Supply Chain Security Controls
Software Bill of Materials (SBOM) generation, build system isolation, artifact signing with hardware-backed keys and reproducible builds reduce supply chain risk. Behavioral baselining of trusted updater processes alerting on any network connection or child process spawned by an update agent that deviates from established baseline catches post-compromise abuse of trusted update paths.
Conclusion
Endpoint protection platforms are extraordinarily capable tools that stop the overwhelming majority of commodity threats. But they operate within the constraints of the operating system they instrument and those constraints are not going away. File-scanning cannot see memory-only code. User-mode hooks cannot survive direct syscall invocation. Kernel callbacks cannot monitor a hypervisor sitting beneath them. AMSI cannot scan content that patches it away first.
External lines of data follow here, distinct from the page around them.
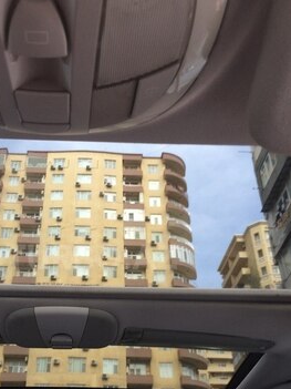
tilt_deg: +30.3
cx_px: 92
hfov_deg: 34.7
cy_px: 257
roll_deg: -0.2
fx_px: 460
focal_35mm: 41
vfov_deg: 45.2
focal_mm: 4.15
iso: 40
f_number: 2.2
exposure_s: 1/100
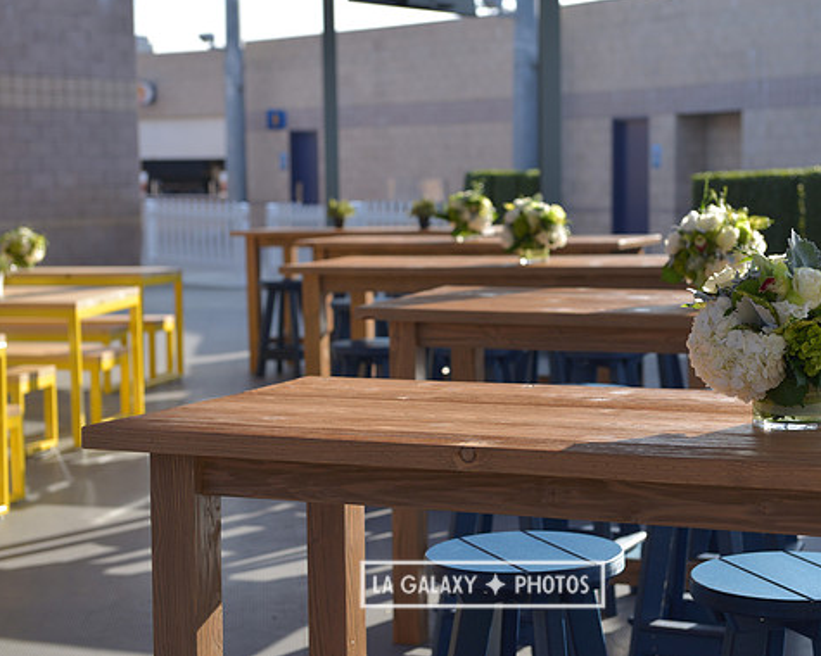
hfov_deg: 26.7
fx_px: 1725
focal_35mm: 71
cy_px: 325
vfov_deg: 21.6
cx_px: 482
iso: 200
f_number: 4.5
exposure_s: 1/640
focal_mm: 62
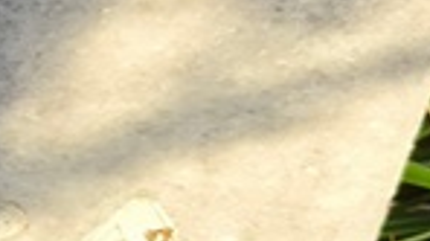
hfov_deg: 6.8
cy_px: 334
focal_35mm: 294
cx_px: -716
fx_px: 3350
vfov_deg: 4.1
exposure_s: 1/705
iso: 50
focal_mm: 4.71
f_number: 1.7
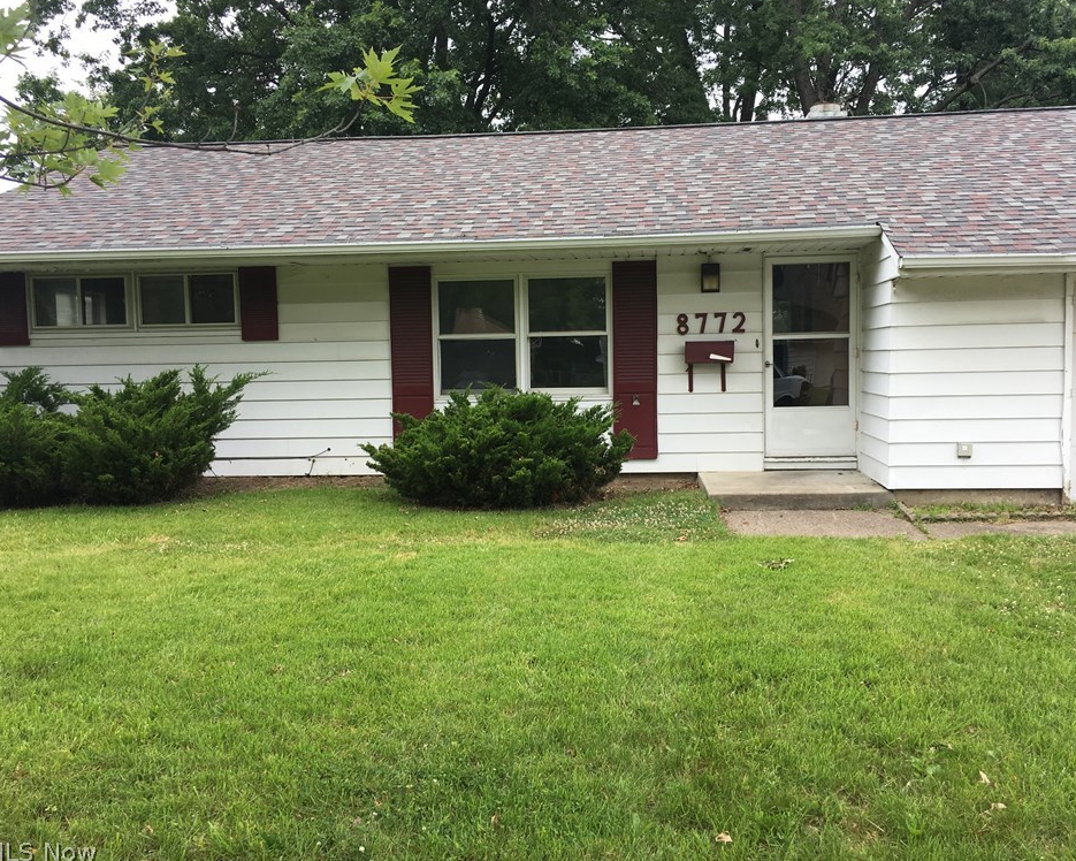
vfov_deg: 47.1
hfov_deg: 57.1
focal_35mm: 31
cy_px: 429
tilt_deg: -6.3
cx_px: 566
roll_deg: +0.3
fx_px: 987
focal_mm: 4.15
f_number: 2.2
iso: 25
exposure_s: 1/237
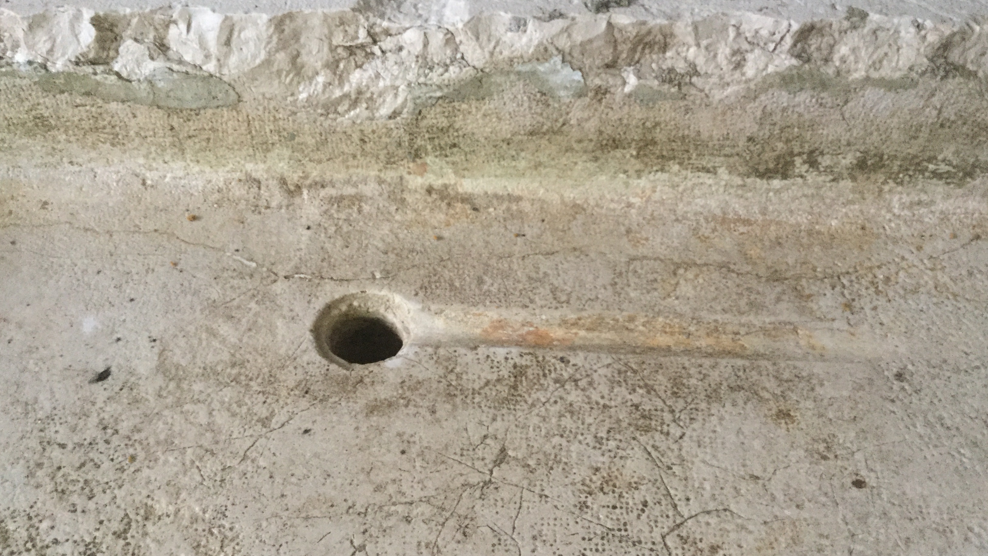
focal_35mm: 34
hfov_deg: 58.0
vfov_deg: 34.6
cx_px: 492
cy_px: 293
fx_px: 891
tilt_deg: -47.4
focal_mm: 3.3
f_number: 2.4
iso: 200
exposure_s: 1/17
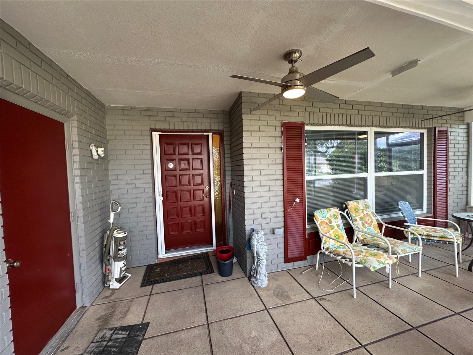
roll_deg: +1.8
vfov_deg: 85.7
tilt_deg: -2.6
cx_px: 236
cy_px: 178
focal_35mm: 14
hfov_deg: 102.1
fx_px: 191
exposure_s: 1/120
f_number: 2.2
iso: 160
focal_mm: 2.22
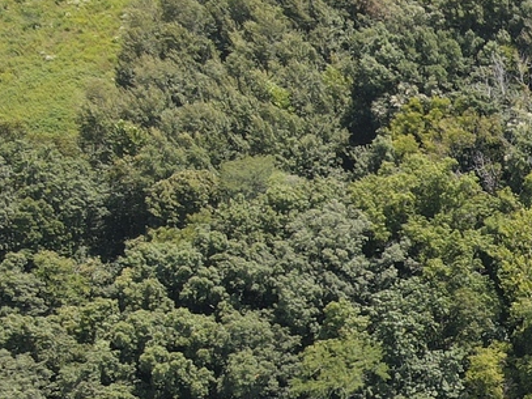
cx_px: 928
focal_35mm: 85
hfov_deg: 18.5
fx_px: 1306
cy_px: 415
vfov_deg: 16.9
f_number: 2.8
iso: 100
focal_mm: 4.5
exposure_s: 1/240
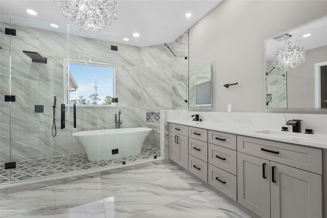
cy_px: 109
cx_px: 164
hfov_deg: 100.4
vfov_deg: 77.3
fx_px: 136
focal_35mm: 15
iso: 100
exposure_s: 1/2.5
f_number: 7.1
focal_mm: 10
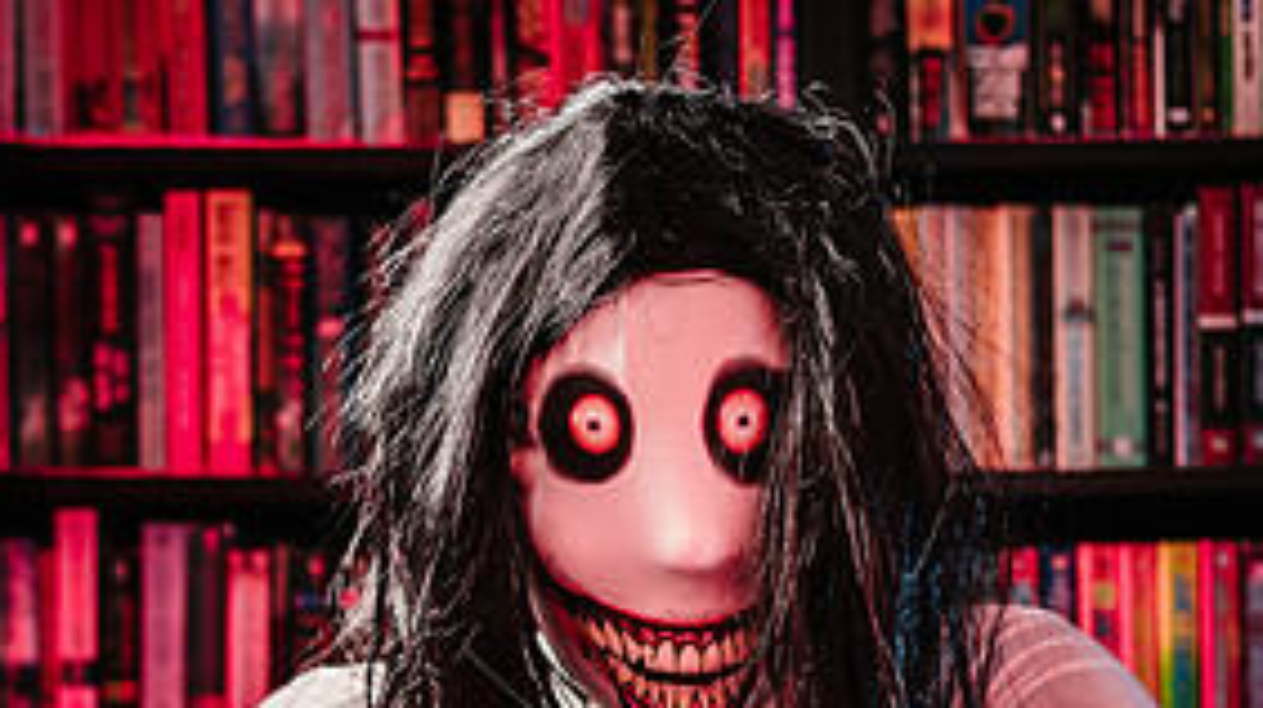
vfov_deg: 16.8
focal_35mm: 69
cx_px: 699
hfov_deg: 30.6
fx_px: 2309
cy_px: 804
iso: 64
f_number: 2.8
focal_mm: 32
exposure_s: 1/200
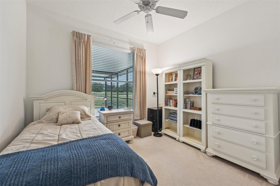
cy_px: 93
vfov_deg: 81.1
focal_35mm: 14
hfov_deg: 104.3
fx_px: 109
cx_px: 140
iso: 400
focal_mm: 14
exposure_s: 1/40
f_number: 8
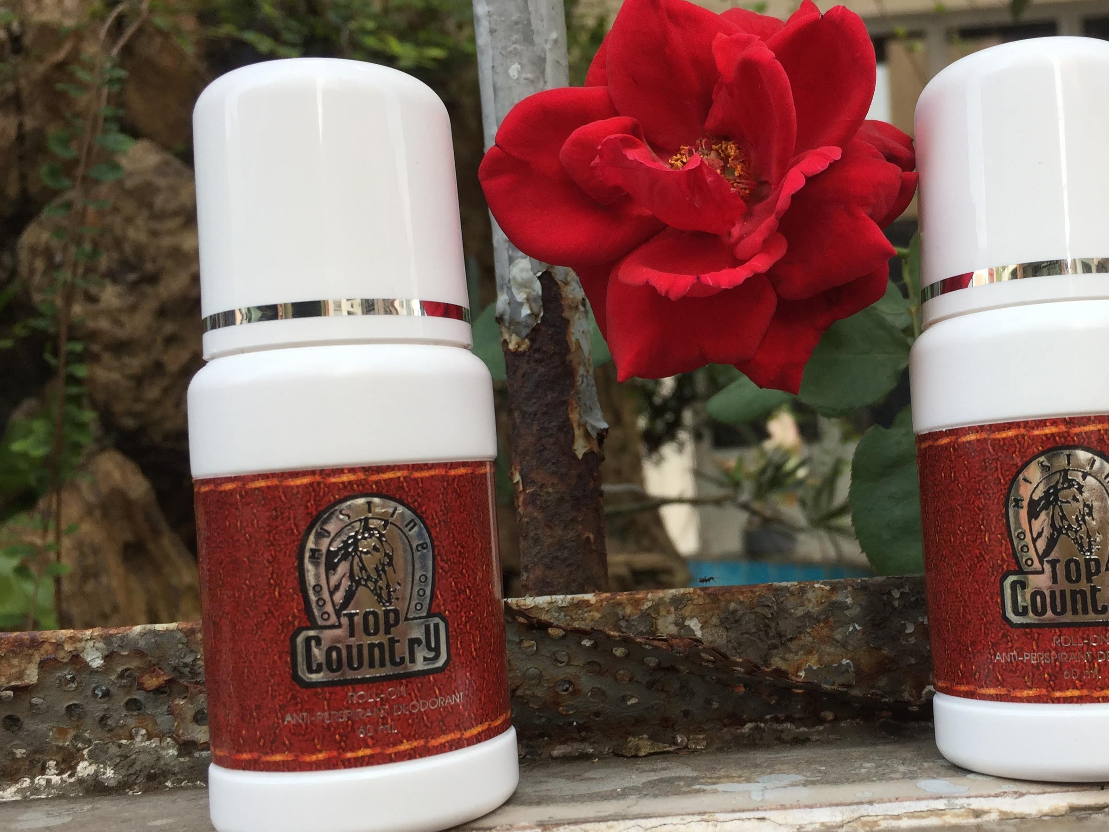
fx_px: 1217
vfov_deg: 37.7
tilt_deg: +4.9
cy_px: 443
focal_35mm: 38
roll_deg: +2.9
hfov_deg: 48.4
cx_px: 707
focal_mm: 4.15
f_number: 2.2
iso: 32
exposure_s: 1/265
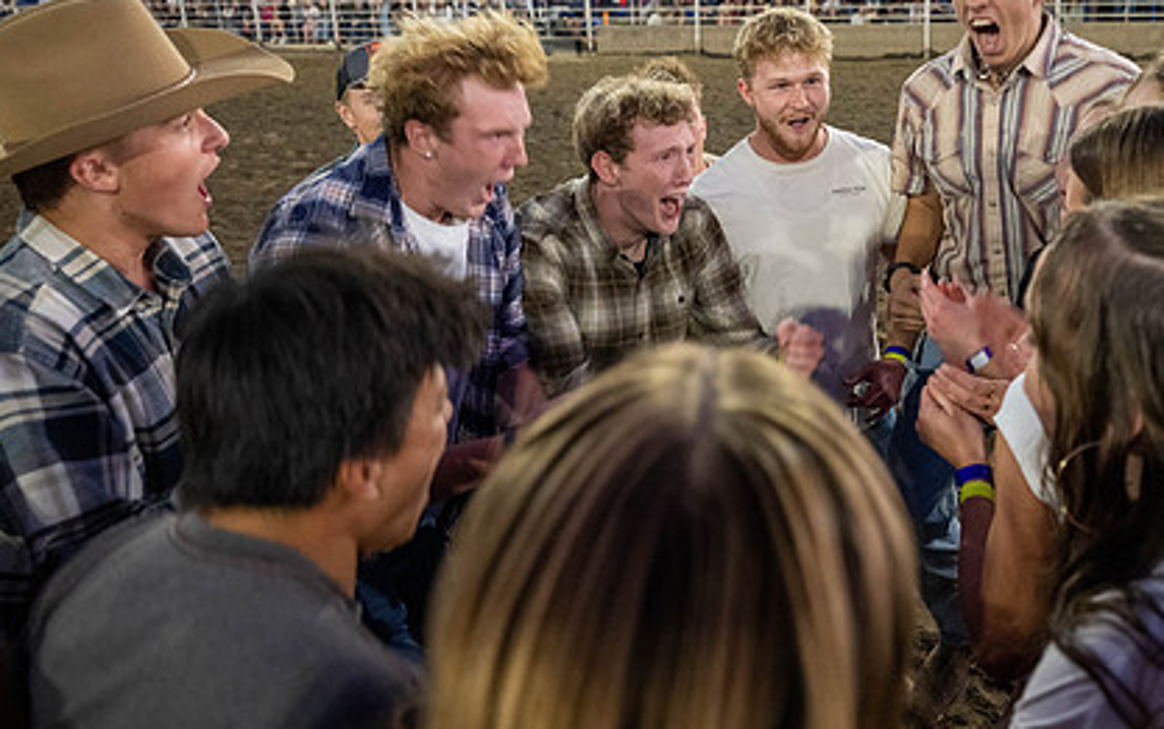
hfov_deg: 55.7
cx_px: 759
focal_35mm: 34
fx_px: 1079
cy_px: 292
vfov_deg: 37.2
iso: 5000
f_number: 3.2
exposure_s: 1/200
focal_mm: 24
The defenders who understand these limitations are the ones who build detections that compensate for them like layering ETWTI over user-mode hooks enriching network telemetry with behavioral baselines and using memory forensics to catch what process monitoring misses. The defenders who assume their EDR is a complete solution are the ones who find out the hard way that it is not.
Visibility is never binary. It is a continuously contested space between the instrumentation available to defenders and the evasion techniques available to attackers. Staying ahead means treating endpoint telemetry not as a solved problem but as an ongoing engineering discipline.